Por todas estas razones, que una empresa familiar boliviana llegue al medio siglo de vida –en su mejor momento, y con muchos planes de expansión y crecimiento– es un caso de éxito digno de destacarse. La figura de un visionario –Martín Cortez James, mi padre– que inspiró, creó, construyó y dejó como legado a su descendencia su proyecto de vida, el hotel Cortez, es quizás el secreto detrás de esta historia.

La historia de este hotel –su génesis, su filosofía de vida, su concepto de calidad– está indisolublemente imbricada con la historia personal de su creador. Un autodidacta que nace en la pobreza –al pie del salar de Uyuni– y tiene que enfrentarse a las duras adversidades de la vida trabajando desde su niñez. Fue ayudante de carpintería, asistente de laboratorio de ensayos y pruebas de materiales, moledor de piedras, engrasador de ingenios mineros, hasta que, a los 16 años, atravesó el país para ir a luchar en las ardientes arenas del Chaco. Después de esa campaña, al volver a los “socavones de angustia”, le encomiendan la atención de los campamentos. La caída y volatilidad del precio de los minerales lo empuja a buscar nuevos horizontes en los valles bolivianos, como contratista de comedores de compañías constructoras y petroleras. Transcurren muchos años –alejado de los suyos– viviendo en campamentos al borde de carreteras en construcción. Una de esas carreteras lo trajo a Santa Cruz.

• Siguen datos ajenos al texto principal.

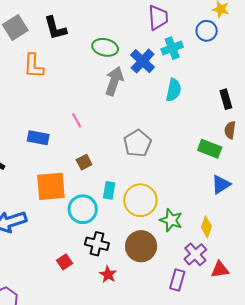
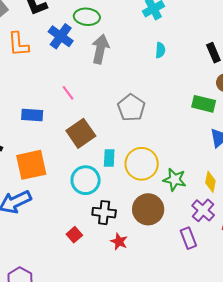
blue cross: (143, 61) -> (61, 36), moved
cyan semicircle: (174, 90) -> (160, 50), size x0.7
brown square: (84, 162) -> (81, 133), size x1.8
orange square: (51, 186) -> (31, 165), moved
purple rectangle: (177, 280) -> (188, 238), turned -30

En 1960 tuvo la idea de abrir un balneario, que bautizó como La Poza del Bato, en las afueras de esta “amable ciudad vieja” de calles ardientes y polvorientas. Esos fueron los inicios del hotel, que coincidieron con el despegue de la economía cruceña. Ocho años más tarde, convirtió el balneario en uno de los hoteles más modernos de Santa Cruz de la Sierra con 12 habitaciones, tres chalets, un restaurante y la piscina. En estos 50 años, con múltiples ampliaciones, su proyecto se convirtió en una verdadera escuela de la “industria sin chimeneas”. En 1993 –al cumplir las bodas de Plata– supo pasar la posta y preparar una ordenada transición para que la segunda generación se haga cargo. Los órganos de gobierno de la EF (Directorio, Asamblea Familiar, Consejo de Familia) permitieron profesionalizar la gestión y enfrentar los nuevos retos con mayor fortaleza y esperanza.

Desde hace 50 años, lo “cortez” de la ley de la hospitalidad cruceña se escribe así, con zeta.